> Exercise passage:
+---+

Warfarin Dose Adjustment for Subtherapeutic INR
For a patient with an INR of 1.6 (below therapeutic range) on warfarin 2 mg daily, the dose should be increased by 10-20% to 2.5 mg daily. 1
Assessment of Current Anticoagulation Status
Current status:
- INR: 1.6 (subtherapeutic)
- PT: 20.5 seconds
- Current dose: 2 mg daily
Most indications for warfarin therapy require an INR of 2.0-3.0, with a target of 2.5 1, 2
The patient's current INR of 1.6 is below the therapeutic range, increasing risk of thrombotic events
Recommended Dose Adjustment
Primary Recommendation
- Increase warfarin dose by 10-20% to 2.5 mg daily 1
- This modest increase helps avoid overcorrection while moving toward therapeutic range
- Monitor INR within 5-7 days after dose adjustment 1
Rationale for Dose Selection
- Small, incremental dose changes (10-20%) are preferred to avoid INR fluctuations 3
- Loading doses should be avoided as they can cause excessive anticoagulation 3
- The goal is to achieve stable anticoagulation with minimal INR variability, as variability is associated with increased mortality, stroke, and bleeding risk 4
Monitoring Recommendations
- Recheck INR in 5-7 days after dose adjustment 1
- Once stable in therapeutic range, gradually extend monitoring intervals
- Continue frequent monitoring until stable therapeutic range is achieved
Important Considerations
Avoiding Common Pitfalls
- Avoid excessive dose increases that can lead to supratherapeutic INR and bleeding risk
- Avoid loading doses in patients already on warfarin therapy 3
- Consider patient-specific factors that might affect warfarin metabolism (medications, diet, comorbidities)
Special Populations
- For elderly patients (>75 years), consider a lower target INR of 2.0 (range 1.6-2.5) due to increased bleeding risk 1
- For patients with mechanical heart valves, a higher target INR of 2.5-3.5 may be required 2
- For patients on concurrent antiplatelet therapy, more careful monitoring is required due to increased bleeding risk 1
Follow-up Plan
- If INR remains subtherapeutic after dose adjustment, consider additional 10-20% increase
- If INR becomes supratherapeutic (>3.0), reduce dose by 10-20%
- Once stable in therapeutic range for at least 2 consecutive readings, extend monitoring intervals gradually
By implementing this dose adjustment strategy, the patient should achieve therapeutic anticoagulation while minimizing the risk of both thrombotic and bleeding complications.

+---+

> Provided data:

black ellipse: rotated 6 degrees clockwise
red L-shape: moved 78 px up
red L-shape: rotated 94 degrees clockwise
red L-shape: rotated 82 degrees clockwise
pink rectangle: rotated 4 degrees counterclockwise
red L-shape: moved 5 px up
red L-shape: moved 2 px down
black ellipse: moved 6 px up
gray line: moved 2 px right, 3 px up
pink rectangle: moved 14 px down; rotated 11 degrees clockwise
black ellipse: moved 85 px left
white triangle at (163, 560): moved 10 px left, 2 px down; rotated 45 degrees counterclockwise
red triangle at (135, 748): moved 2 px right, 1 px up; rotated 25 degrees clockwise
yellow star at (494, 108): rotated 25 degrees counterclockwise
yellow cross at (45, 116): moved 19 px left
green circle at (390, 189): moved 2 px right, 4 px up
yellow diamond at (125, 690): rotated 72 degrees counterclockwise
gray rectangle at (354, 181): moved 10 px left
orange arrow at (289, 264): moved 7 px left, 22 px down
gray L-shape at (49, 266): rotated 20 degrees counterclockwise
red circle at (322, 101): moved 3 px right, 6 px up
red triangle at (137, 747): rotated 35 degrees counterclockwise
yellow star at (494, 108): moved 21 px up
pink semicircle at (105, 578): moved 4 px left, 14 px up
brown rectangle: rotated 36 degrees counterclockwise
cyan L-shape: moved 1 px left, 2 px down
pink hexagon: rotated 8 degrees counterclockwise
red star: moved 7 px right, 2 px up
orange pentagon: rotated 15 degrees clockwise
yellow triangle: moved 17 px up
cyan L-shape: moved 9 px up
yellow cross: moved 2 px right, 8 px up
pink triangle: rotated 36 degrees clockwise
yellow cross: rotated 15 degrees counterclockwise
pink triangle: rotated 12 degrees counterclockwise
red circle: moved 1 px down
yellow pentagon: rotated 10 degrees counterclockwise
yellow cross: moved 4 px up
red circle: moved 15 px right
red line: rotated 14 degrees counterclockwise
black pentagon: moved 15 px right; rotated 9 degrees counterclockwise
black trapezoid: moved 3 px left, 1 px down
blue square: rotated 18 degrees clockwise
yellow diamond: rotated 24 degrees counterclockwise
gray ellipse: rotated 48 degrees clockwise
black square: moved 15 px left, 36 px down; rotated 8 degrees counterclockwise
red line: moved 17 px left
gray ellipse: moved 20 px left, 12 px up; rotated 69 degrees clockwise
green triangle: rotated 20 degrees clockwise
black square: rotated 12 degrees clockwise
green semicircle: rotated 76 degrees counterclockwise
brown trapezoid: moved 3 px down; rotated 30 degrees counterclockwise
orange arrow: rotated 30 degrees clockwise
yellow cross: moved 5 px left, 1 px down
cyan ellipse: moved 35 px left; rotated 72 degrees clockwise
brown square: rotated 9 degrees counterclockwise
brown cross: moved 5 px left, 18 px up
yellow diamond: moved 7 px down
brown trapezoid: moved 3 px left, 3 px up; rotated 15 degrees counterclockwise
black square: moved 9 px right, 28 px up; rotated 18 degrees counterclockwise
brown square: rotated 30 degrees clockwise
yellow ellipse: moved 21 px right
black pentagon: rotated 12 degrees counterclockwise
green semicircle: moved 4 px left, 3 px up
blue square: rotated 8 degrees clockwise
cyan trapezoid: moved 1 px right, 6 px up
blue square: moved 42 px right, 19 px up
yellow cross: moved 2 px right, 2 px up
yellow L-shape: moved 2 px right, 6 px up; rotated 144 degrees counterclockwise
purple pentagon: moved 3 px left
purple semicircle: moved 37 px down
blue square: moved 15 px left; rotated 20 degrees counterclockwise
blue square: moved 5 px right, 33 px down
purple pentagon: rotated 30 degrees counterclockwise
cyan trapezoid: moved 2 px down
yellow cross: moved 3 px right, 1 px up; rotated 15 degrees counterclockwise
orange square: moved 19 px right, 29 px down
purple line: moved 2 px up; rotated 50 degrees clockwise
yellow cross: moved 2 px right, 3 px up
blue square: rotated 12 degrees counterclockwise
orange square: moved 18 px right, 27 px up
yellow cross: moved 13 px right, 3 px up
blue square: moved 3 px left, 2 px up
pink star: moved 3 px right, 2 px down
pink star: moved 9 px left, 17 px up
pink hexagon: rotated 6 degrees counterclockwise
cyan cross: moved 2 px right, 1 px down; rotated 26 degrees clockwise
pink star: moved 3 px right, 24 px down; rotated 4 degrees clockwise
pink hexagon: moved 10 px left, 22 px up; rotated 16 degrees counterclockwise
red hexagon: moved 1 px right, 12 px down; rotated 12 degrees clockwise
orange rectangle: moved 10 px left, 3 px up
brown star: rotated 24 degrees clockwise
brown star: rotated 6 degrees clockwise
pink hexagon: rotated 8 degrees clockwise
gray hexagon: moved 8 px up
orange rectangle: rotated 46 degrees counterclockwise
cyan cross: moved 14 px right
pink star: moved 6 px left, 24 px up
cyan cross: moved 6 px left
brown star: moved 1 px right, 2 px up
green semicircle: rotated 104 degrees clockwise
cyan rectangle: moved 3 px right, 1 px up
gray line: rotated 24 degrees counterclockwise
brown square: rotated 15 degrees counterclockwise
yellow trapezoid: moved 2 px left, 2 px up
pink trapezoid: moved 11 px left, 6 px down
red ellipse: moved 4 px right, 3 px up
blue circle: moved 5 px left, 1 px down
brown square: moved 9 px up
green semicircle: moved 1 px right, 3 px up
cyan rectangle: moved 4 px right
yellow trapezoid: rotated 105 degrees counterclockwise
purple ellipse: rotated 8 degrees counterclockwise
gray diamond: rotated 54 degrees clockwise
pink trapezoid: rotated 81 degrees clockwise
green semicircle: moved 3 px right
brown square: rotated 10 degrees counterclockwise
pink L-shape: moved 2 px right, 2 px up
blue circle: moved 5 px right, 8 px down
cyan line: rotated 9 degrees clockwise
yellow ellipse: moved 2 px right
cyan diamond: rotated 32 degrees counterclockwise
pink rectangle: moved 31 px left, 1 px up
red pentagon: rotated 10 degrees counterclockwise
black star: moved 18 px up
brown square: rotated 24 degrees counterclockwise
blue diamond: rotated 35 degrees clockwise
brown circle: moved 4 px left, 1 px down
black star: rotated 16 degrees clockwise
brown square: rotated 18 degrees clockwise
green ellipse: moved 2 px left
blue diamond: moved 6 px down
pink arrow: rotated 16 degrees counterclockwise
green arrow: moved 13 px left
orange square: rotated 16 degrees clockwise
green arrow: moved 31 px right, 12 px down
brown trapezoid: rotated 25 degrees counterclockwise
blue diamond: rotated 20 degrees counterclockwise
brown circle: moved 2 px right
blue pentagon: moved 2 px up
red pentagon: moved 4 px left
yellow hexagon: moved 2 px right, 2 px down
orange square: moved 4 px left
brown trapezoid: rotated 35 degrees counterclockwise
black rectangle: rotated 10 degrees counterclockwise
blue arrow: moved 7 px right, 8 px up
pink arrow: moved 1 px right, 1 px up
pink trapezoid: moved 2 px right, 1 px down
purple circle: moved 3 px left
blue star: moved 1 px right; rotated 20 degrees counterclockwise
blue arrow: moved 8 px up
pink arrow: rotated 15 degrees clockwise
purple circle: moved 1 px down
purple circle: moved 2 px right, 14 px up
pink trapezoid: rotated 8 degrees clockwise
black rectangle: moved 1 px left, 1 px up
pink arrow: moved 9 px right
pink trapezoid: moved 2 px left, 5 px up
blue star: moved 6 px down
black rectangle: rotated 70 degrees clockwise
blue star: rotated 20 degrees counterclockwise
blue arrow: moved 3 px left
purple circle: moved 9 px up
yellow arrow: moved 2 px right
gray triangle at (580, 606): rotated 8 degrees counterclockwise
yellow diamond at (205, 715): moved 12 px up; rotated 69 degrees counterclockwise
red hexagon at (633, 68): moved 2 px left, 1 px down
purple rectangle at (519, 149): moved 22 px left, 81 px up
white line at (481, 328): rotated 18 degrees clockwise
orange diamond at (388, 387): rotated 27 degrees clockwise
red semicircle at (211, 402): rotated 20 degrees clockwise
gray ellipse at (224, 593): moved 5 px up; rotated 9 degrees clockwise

+---+

> Work instructions:
A. Rewrite the part of the warfarin dose text that opens with the words "Special Populations" and closes with "and bleeding complications.", swapping "mechanical heart valves" for "atrial fibrillation".
B. In the warfarin dose text, how soon after a dose adjustment should INR be rechecked?

> Solution list:
A.
Special Populations
- For elderly patients (>75 years), consider a lower target INR of 2.0 (range 1.6-2.5) due to increased bleeding risk 1
- For patients with atrial fibrillation, a higher target INR of 2.5-3.5 may be required 2
- For patients on concurrent antiplatelet therapy, more careful monitoring is required due to increased bleeding risk 1
Follow-up Plan
- If INR remains subtherapeutic after dose adjustment, consider additional 10-20% increase
- If INR becomes supratherapeutic (>3.0), reduce dose by 10-20%
- Once stable in therapeutic range for at least 2 consecutive readings, extend monitoring intervals gradually
By implementing this dose adjustment strategy, the patient should achieve therapeutic anticoagulation while minimizing the risk of both thrombotic and bleeding complications.

B. Within 5-7 days.